__Task brief__
Beginning at the line containing "input enc2b, // Encoders" in the material below and ending at the line containing "p1y <= p1y - 1;", return each line exactly and add nothing.

Material for the task section start

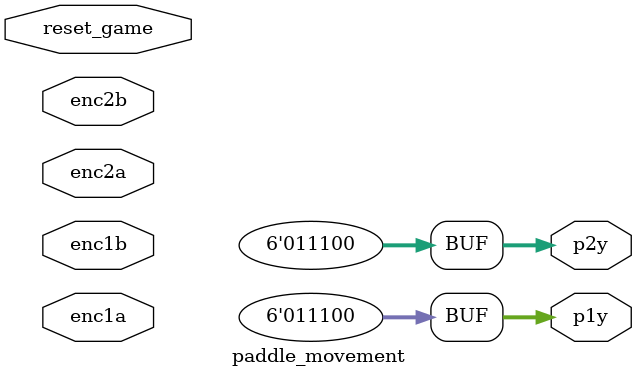
<source format=v>
module paddle_movement  (
    input enc1a,
    input enc1b, 
    input enc2a, 
    input enc2b, // Encoders
    input reset_game,
    output reg [5:0] p1y,
    output reg [5:0] p2y // Top of paddle 1, 2
);
    // p1y <= 6'd28;
    // p2y <= 6'd28;

    // always @(reset_game or sc1 or sc2) begin
    always @(reset_game) begin
        p1y <= 6'd28;
        p2y <= 6'd28;
    end

    always @(posedge enc1a) begin
        if (enc1b == 0) begin
            p1y <= p1y + 1;
        end
    end

    always @(posedge enc1b) begin
        if (enc1a == 0) begin
            p1y <= p1y - 1;
        end 
    end

    always @(posedge enc2a) begin
        if (enc2b == 0) begin
            p2y <= p2y + 1;
        end
    end

    always @(posedge enc2b) begin
        if (enc2a == 0) begin
            p2y <= p2y - 1;
        end
    end
endmodule
</source>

Material for the task section end

__Result for this task__
    input enc2b, // Encoders
    input reset_game,
    output reg [5:0] p1y,
    output reg [5:0] p2y // Top of paddle 1, 2
);
    // p1y <= 6'd28;
    // p2y <= 6'd28;

    // always @(reset_game or sc1 or sc2) begin
    always @(reset_game) begin
        p1y <= 6'd28;
        p2y <= 6'd28;
    end

    always @(posedge enc1a) begin
        if (enc1b == 0) begin
            p1y <= p1y + 1;
        end
    end

    always @(posedge enc1b) begin
        if (enc1a == 0) begin
            p1y <= p1y - 1;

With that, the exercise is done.